%%
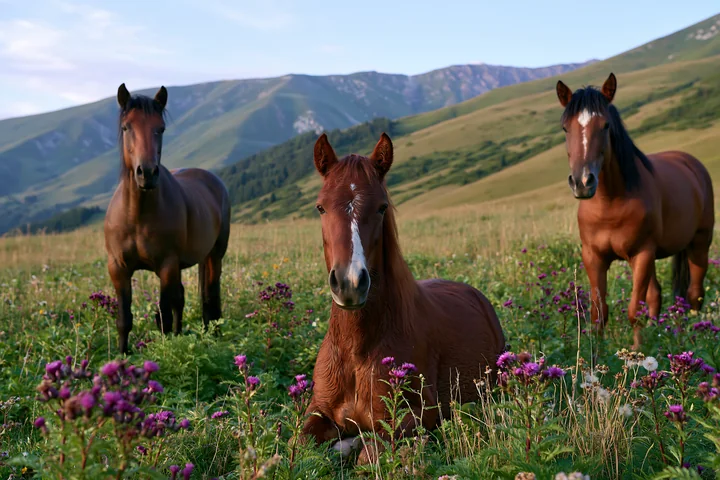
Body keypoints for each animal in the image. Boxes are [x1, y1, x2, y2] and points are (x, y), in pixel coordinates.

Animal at [104, 83, 231, 354]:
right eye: (126, 127)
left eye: (160, 128)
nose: (147, 173)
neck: (136, 216)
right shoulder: (118, 268)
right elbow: (124, 319)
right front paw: (122, 357)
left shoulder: (166, 265)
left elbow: (162, 316)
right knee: (181, 300)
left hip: (214, 255)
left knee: (210, 296)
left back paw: (213, 335)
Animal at [301, 132, 507, 463]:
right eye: (320, 207)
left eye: (382, 207)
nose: (349, 282)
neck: (356, 349)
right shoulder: (317, 411)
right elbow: (296, 446)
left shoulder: (417, 415)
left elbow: (369, 455)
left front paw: (351, 445)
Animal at [555, 72, 714, 350]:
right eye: (566, 128)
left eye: (605, 126)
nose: (582, 182)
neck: (609, 204)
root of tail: (692, 163)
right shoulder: (594, 257)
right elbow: (599, 313)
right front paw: (596, 357)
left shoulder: (641, 254)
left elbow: (634, 312)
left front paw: (637, 354)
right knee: (656, 295)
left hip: (698, 244)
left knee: (694, 293)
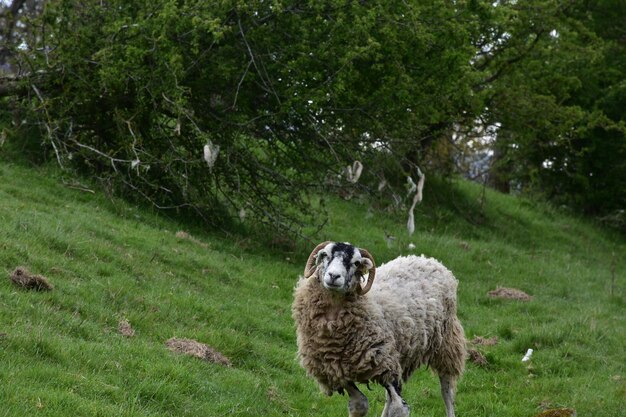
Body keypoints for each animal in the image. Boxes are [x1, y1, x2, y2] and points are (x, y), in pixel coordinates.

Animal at [292, 240, 464, 416]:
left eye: (356, 262)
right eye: (326, 255)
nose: (334, 276)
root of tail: (429, 260)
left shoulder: (384, 360)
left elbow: (400, 408)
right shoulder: (336, 368)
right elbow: (359, 404)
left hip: (446, 344)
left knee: (447, 390)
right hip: (400, 354)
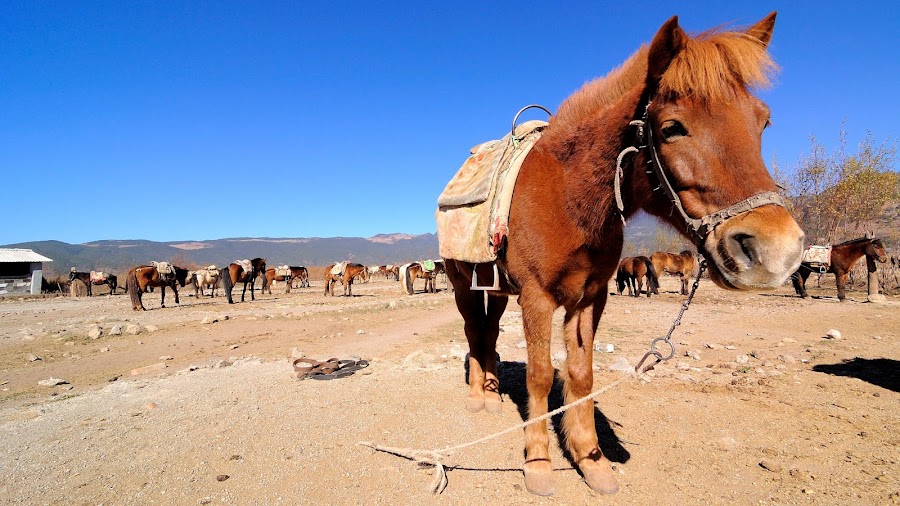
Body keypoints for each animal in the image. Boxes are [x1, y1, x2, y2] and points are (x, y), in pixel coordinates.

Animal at [442, 13, 800, 496]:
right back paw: (478, 397)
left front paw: (591, 460)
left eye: (762, 123)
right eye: (671, 127)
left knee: (489, 333)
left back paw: (494, 394)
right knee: (472, 332)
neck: (568, 198)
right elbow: (540, 376)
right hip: (462, 284)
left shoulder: (590, 298)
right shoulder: (536, 298)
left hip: (496, 290)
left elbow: (581, 376)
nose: (776, 249)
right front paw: (538, 464)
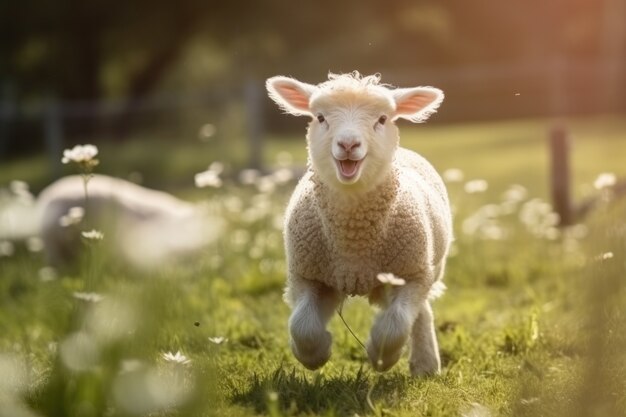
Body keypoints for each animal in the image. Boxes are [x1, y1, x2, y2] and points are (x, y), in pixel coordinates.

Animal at [266, 72, 450, 376]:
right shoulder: (306, 275)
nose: (348, 145)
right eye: (320, 117)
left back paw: (425, 364)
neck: (354, 242)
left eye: (383, 119)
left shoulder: (412, 273)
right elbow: (302, 326)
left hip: (426, 268)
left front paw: (381, 355)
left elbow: (395, 324)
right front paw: (314, 355)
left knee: (420, 311)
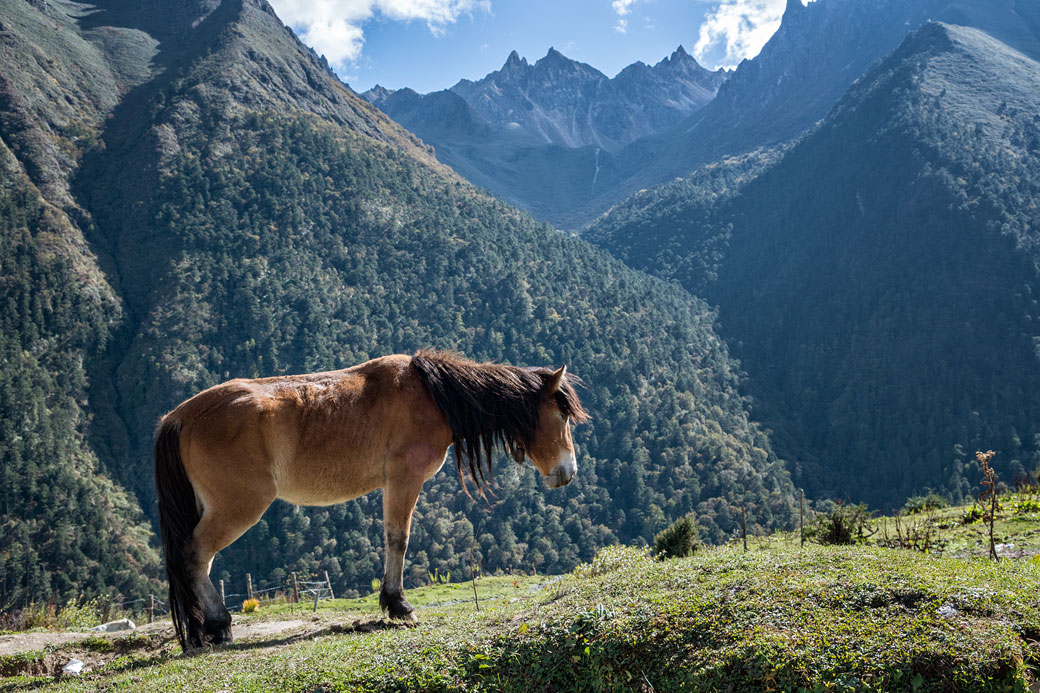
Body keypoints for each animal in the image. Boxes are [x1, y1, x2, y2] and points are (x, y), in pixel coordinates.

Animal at [151, 351, 590, 649]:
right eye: (561, 416)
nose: (568, 472)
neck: (431, 396)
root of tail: (179, 417)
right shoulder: (403, 480)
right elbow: (399, 539)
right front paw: (398, 605)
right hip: (238, 507)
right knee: (195, 556)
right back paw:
%%
Exercise brief
The answer should consist only of the lines above from the one with "left shoulder: (166, 265)" through the one with "right front paw: (538, 464)", repeated exactly, with no pictures among them.

Result below
left shoulder: (166, 265)
left elbow: (162, 316)
right knee: (181, 300)
left hip: (214, 255)
left knee: (210, 296)
left back paw: (213, 335)
Animal at [301, 132, 507, 463]:
right eye: (320, 207)
left eye: (382, 207)
nose: (349, 282)
neck: (356, 349)
right shoulder: (317, 411)
right elbow: (296, 446)
left shoulder: (417, 415)
left elbow: (369, 455)
left front paw: (351, 445)
Animal at [555, 72, 714, 350]:
right eye: (566, 128)
left eye: (605, 126)
nose: (582, 182)
neck: (609, 204)
root of tail: (692, 163)
right shoulder: (594, 257)
right elbow: (599, 313)
right front paw: (596, 357)
left shoulder: (641, 254)
left elbow: (634, 312)
left front paw: (637, 354)
right knee: (656, 295)
left hip: (698, 244)
left knee: (694, 293)
Body keypoints for each animal in the image. Boxes are [x1, y1, x2, y2] and points are (x, y), in pixel coordinates.

Animal at [292, 240, 464, 416]:
left eye: (356, 262)
right eye: (326, 255)
nose: (334, 276)
root of tail: (429, 260)
left shoulder: (384, 360)
left elbow: (400, 408)
right shoulder: (336, 368)
right elbow: (359, 404)
left hip: (446, 344)
left knee: (447, 390)
right hip: (400, 354)
Body keypoints for each animal in the image. Boxes are [x1, y1, x2, y2] and points are (x, y), in pixel coordinates.

Animal at [442, 13, 800, 496]:
right back paw: (478, 397)
left front paw: (591, 460)
left eye: (762, 123)
right eye: (671, 127)
left knee: (489, 333)
left back paw: (494, 394)
right knee: (472, 332)
neck: (568, 198)
right elbow: (540, 376)
right hip: (462, 284)
left shoulder: (590, 298)
right shoulder: (536, 298)
left hip: (496, 290)
left elbow: (581, 376)
nose: (776, 249)
right front paw: (538, 464)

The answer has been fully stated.